(Source texts of formatted documents)
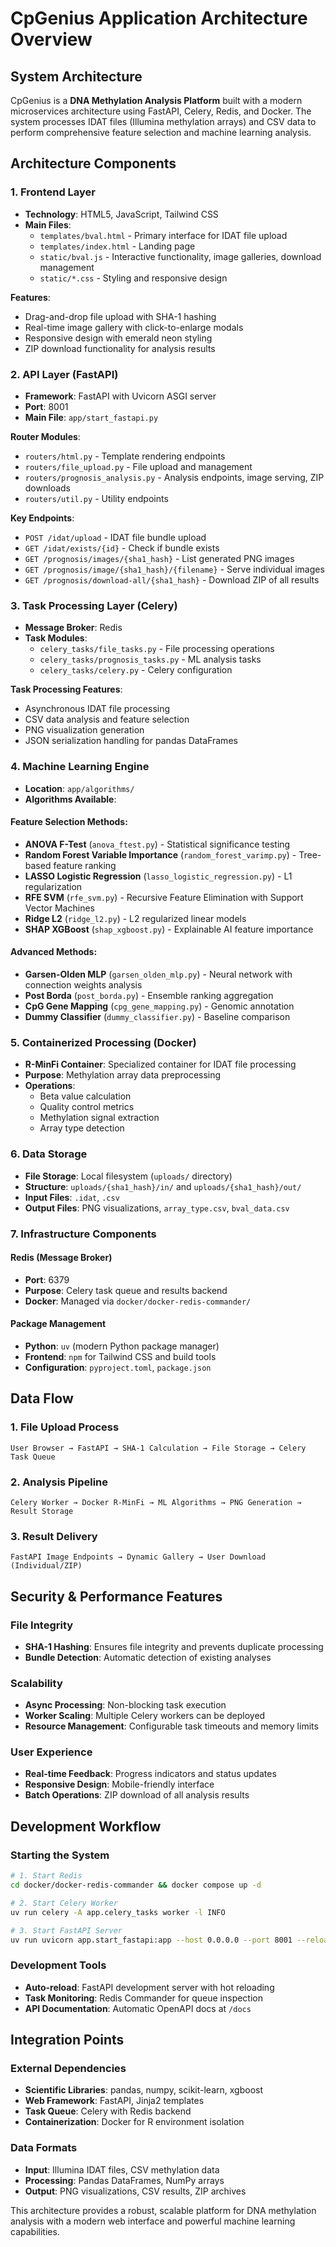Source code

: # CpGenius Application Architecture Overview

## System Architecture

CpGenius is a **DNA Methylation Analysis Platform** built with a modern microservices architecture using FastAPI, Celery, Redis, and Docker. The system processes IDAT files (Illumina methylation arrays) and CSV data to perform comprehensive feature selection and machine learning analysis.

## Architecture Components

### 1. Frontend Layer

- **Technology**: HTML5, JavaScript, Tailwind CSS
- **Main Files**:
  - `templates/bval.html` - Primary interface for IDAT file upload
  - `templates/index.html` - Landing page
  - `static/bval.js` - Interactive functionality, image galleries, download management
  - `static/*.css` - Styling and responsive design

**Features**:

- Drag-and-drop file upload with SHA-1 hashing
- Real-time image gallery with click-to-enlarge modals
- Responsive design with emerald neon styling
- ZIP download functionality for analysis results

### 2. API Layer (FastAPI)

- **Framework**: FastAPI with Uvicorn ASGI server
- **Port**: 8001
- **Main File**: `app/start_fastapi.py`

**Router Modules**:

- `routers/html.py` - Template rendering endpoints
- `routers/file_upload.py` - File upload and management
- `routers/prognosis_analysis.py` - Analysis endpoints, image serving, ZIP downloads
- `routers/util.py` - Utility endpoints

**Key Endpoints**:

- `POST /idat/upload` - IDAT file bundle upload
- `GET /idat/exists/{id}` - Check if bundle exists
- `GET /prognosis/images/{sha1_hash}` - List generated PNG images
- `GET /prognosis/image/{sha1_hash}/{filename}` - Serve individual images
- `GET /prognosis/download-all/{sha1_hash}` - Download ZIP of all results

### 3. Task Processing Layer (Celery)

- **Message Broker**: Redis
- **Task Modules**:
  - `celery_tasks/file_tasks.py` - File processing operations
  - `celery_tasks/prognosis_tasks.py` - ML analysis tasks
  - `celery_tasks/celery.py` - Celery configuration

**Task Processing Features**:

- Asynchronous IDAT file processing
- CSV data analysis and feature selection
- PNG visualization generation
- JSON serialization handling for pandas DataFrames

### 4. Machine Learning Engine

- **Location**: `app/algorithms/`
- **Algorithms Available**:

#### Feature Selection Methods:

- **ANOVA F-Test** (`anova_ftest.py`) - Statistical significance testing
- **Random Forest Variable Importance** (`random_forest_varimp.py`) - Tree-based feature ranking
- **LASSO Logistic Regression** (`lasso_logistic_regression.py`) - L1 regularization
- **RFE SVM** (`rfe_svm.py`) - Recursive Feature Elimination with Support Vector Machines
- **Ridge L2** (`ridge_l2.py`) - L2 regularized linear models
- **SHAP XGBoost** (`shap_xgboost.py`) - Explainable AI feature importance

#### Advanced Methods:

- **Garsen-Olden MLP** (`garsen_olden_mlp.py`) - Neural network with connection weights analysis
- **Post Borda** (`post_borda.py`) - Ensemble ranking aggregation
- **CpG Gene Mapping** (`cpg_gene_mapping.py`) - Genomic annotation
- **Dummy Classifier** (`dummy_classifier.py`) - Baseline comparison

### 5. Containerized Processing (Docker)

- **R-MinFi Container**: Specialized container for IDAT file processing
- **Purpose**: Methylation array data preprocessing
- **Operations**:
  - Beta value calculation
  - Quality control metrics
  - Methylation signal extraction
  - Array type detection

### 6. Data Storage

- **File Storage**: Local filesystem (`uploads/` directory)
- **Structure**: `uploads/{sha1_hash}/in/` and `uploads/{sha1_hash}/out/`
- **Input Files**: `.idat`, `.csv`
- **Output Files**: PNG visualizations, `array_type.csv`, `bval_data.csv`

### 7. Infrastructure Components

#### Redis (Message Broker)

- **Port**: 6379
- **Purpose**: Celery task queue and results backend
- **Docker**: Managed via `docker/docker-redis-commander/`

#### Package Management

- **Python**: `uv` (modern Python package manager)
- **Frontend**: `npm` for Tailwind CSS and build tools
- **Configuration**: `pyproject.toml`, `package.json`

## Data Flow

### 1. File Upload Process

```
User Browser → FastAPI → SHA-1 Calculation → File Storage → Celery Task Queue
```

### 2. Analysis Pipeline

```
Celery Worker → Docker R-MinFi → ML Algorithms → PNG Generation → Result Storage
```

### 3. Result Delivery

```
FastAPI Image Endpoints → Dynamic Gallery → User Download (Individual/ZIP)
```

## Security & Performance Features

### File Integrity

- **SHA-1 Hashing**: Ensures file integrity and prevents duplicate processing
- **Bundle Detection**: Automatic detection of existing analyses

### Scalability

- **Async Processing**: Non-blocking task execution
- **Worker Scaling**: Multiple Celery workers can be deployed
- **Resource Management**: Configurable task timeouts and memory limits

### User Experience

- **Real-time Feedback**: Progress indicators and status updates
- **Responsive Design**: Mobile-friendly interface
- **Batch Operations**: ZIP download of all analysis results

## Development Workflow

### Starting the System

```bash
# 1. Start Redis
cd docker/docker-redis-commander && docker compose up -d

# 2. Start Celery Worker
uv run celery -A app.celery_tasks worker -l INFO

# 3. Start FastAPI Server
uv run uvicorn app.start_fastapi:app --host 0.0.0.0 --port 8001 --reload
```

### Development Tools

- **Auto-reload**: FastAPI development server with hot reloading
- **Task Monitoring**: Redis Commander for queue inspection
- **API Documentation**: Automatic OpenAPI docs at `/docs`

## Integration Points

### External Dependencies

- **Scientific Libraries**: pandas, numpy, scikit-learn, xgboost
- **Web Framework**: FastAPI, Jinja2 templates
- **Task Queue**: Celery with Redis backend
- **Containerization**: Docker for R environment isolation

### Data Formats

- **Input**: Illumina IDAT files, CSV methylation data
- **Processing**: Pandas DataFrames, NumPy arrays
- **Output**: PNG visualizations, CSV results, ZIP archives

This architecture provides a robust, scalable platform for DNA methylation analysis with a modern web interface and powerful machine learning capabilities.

==

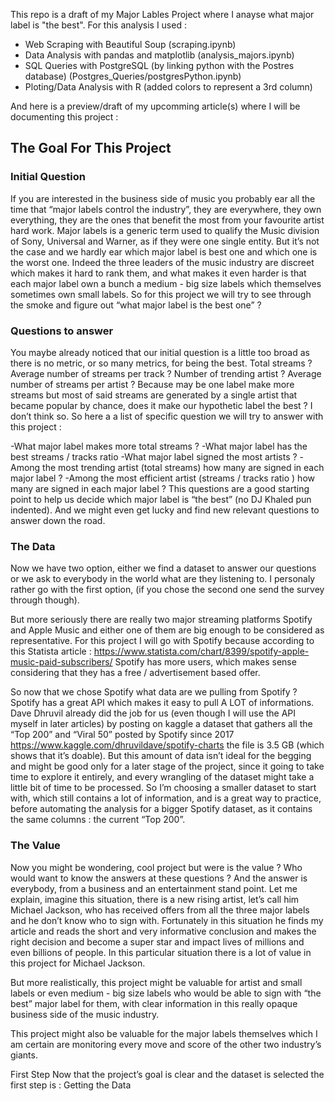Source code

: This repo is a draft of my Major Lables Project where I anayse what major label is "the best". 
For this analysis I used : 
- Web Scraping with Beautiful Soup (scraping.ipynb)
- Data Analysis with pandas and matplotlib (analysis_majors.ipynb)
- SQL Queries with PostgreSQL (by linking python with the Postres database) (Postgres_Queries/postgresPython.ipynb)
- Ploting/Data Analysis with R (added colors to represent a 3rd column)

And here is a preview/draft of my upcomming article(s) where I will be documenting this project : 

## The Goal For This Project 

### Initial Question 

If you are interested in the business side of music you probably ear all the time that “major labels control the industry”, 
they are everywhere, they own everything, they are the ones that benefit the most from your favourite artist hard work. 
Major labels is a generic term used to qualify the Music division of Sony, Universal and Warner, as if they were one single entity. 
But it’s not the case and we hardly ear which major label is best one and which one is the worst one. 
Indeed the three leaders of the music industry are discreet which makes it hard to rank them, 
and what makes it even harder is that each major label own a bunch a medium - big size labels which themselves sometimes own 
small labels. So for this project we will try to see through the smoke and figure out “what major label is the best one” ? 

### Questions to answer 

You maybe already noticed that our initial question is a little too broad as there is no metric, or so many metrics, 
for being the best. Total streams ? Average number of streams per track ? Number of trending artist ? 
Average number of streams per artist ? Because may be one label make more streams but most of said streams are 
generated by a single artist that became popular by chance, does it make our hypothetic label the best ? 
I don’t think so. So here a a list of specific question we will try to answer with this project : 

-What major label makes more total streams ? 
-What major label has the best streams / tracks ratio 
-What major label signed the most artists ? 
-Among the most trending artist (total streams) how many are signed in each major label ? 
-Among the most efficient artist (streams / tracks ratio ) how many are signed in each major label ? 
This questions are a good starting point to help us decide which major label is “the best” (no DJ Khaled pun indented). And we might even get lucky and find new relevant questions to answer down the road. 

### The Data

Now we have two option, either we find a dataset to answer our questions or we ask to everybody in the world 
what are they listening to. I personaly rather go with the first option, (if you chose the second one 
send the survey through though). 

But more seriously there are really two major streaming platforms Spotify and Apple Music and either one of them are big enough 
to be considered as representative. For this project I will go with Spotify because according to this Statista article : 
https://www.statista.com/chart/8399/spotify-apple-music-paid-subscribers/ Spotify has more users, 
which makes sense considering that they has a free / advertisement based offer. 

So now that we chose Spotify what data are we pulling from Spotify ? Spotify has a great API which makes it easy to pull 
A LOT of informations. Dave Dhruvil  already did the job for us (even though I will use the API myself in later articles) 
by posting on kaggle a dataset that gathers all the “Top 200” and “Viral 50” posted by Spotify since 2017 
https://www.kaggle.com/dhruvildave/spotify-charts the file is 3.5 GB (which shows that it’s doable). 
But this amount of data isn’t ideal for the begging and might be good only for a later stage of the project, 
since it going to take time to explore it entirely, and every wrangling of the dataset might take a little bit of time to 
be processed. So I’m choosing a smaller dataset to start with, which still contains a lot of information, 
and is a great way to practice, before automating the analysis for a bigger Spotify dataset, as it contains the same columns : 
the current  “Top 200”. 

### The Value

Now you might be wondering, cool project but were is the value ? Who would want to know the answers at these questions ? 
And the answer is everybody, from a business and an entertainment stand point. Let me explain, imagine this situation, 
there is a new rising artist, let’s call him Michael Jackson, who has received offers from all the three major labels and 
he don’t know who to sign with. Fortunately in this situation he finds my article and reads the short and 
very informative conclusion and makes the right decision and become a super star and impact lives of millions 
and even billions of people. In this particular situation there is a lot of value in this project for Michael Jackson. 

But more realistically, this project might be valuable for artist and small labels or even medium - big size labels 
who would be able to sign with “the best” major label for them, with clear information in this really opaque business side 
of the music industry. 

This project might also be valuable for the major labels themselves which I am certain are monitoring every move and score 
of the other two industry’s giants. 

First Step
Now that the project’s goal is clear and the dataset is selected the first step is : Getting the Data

* * *

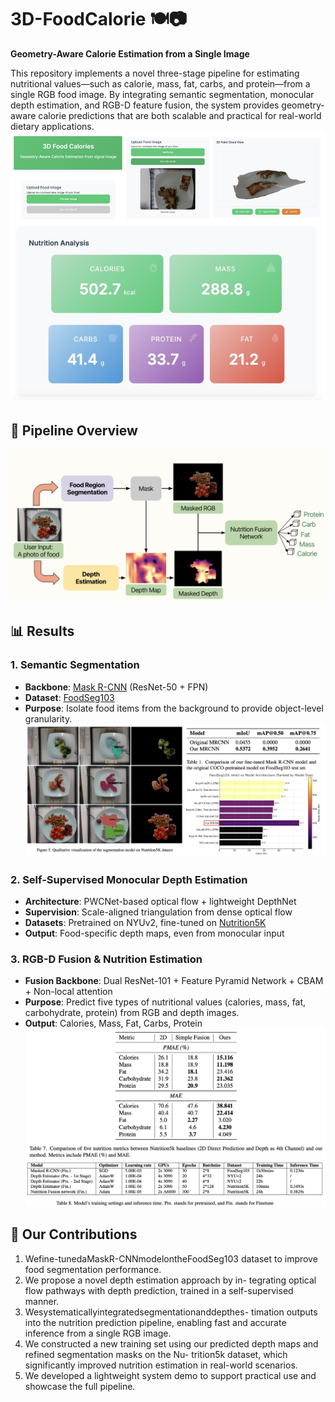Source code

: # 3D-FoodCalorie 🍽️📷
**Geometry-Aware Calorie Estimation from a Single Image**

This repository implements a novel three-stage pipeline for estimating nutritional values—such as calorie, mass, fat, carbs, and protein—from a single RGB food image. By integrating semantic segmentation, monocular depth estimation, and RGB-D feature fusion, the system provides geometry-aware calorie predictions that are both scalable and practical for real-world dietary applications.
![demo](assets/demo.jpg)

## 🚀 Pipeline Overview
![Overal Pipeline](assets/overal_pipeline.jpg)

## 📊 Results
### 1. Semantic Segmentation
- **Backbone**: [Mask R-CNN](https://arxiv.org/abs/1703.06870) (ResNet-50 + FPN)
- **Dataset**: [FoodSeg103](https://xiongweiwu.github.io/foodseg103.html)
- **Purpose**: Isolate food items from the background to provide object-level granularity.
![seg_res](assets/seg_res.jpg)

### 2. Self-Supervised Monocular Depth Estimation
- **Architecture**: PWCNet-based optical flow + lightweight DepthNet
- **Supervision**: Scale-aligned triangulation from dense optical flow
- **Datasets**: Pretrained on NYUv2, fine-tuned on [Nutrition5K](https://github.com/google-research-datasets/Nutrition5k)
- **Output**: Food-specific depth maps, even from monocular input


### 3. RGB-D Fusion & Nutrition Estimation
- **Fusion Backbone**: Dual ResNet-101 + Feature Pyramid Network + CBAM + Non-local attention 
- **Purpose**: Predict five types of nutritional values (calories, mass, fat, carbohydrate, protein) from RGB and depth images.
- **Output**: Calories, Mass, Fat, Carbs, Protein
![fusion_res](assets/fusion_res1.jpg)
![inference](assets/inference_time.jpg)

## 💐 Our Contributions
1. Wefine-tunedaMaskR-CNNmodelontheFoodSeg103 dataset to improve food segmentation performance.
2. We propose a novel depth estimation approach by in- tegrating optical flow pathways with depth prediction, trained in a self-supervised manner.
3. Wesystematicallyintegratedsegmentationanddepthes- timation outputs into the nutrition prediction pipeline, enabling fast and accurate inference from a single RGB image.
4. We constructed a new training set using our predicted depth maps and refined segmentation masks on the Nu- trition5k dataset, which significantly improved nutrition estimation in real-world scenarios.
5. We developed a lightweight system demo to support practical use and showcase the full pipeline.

## Description of the task
Which lines of the records above hold the word "used"? Copy each one out.

## Task solution
For this analysis I used : 
Major labels is a generic term used to qualify the Music division of Sony, Universal and Warner, as if they were one single entity. 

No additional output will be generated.